Holidays are supposed to be the most wonderful time of the year, filled with cheer, joy, and nothing but Hallmark moments. The reality, however, often looks and feels quite different. People are stressed, lonely, overwhelmed, or anxious. It doesn’t help that it is colder and darker outside and that many people in Moab lose their source of income once the tourist season ends.
For some families, holidays are particularly sad because they lost a loved one over the last years and the festivities make their loss even more apparent. Holiday traditions from past years bring back painful memories or have lost their meaning altogether. For the sake of other family members, particularly when children are involved, people try to keep things cheerful. But, as a friend of mine recently said, “my heart just isn’t in it.”
Some people have no family or friends with whom to spend the holidays. They dread this time because they feel their loneliness even more than on other days. It is particularly hard to be alone during a time when everybody and everything is focused on family. Other people might have family but they don’t enjoy spending time with them due to conflicts or resentments. Even though they might be surrounded by people, they feel alone.
So what can you do to make this holiday season a positive experience? Probably the most important step is to plan ahead. What was difficult for you in previous years and what do you think will be a challenge this time? What has worked in the past and what hasn’t? What is really important to you and what is just something you do because it’s expected? If you are part of a family, sit down with everybody and talk about these questions. If you come up with good ideas or strategies, make sure to communicate them as much as necessary. ..
One important aspect to keep in mind is to “cover the basics”. Make sure you get enough sleep, make some time to exercise (or at least to go outside) and make room for some healthy snacks. Do your best to not overdo it on sugar, fat, or alcohol. Leave some time in between cooking, eating, visiting with relatives, and performing other tasks to read, play a board game, talk to each other, or meditate – whatever else helps you to calm down and relax.
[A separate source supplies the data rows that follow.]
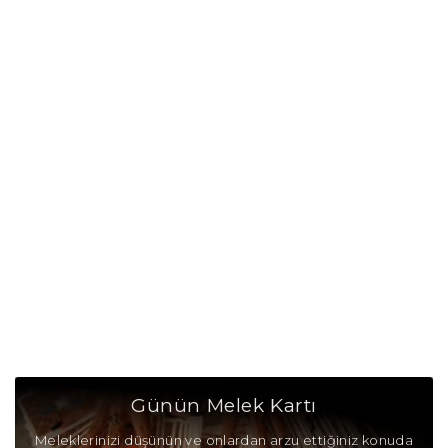
Günün Melek Kartı
Meleklerinizi düşünün ve onlardan arzu ettiğiniz konuda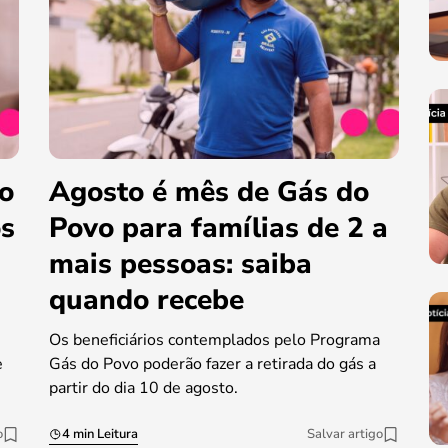
do
Agosto é mês de Gás do
os
Povo para famílias de 2 a
mais pessoas: saiba
quando recebe
Os beneficiários contemplados pelo Programa
e
Gás do Povo poderão fazer a retirada do gás a
partir do dia 10 de agosto.
o
4 min Leitura
Salvar artigo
If you don’t have money for expensive presents, talk to your children or other family members early about your limits and come up with different gift ideas. Give the gift of time instead of spending money. Vouchers for babysitting, yard work, or time spent together are often more appreciated than another CD or scarf. It doesn’t help anybody if you can’t pay your bills in January.
Grief and loneliness are often even more difficult to deal with than financial problems. It can be helpful to change long-term traditions and try something totally different. For example, instead of cooking an elaborate dinner, invite people for a potluck or go out to eat. If you don’t feel like decorating the house for Hanukah or Christmas by yourself, ask a friend over to do it together.
If you don’t have friends or family in town, you can call local churches or other organizations and inquire about gatherings throughout the holiday season. This might be a wonderful opportunity to meet new people or to reach out to others who struggle. If you don’t feel like reaching out, it is okay to be by yourself and treat yourself well, too. Watching your favorite movie, taking a bubble bath, or cooking your favorite meal are some good ways to be kind to yourself and to have a good time.
Ideally, the holidays shouldn’t be about decorations, presents, and the perfect dinner but rather about family, friends, and gratitude. If you change your expectations accordingly, you can lower your stress level and will be more able to enjoy this time. If you struggle with that, particularly if you experience mental health problems or other issues already, please don’t hesitate to reach out and get help. Moab is an amazing community with many resources, but nobody can help you if they don’t know what you need.
Wishing you peaceful holidays and a good start into 2018!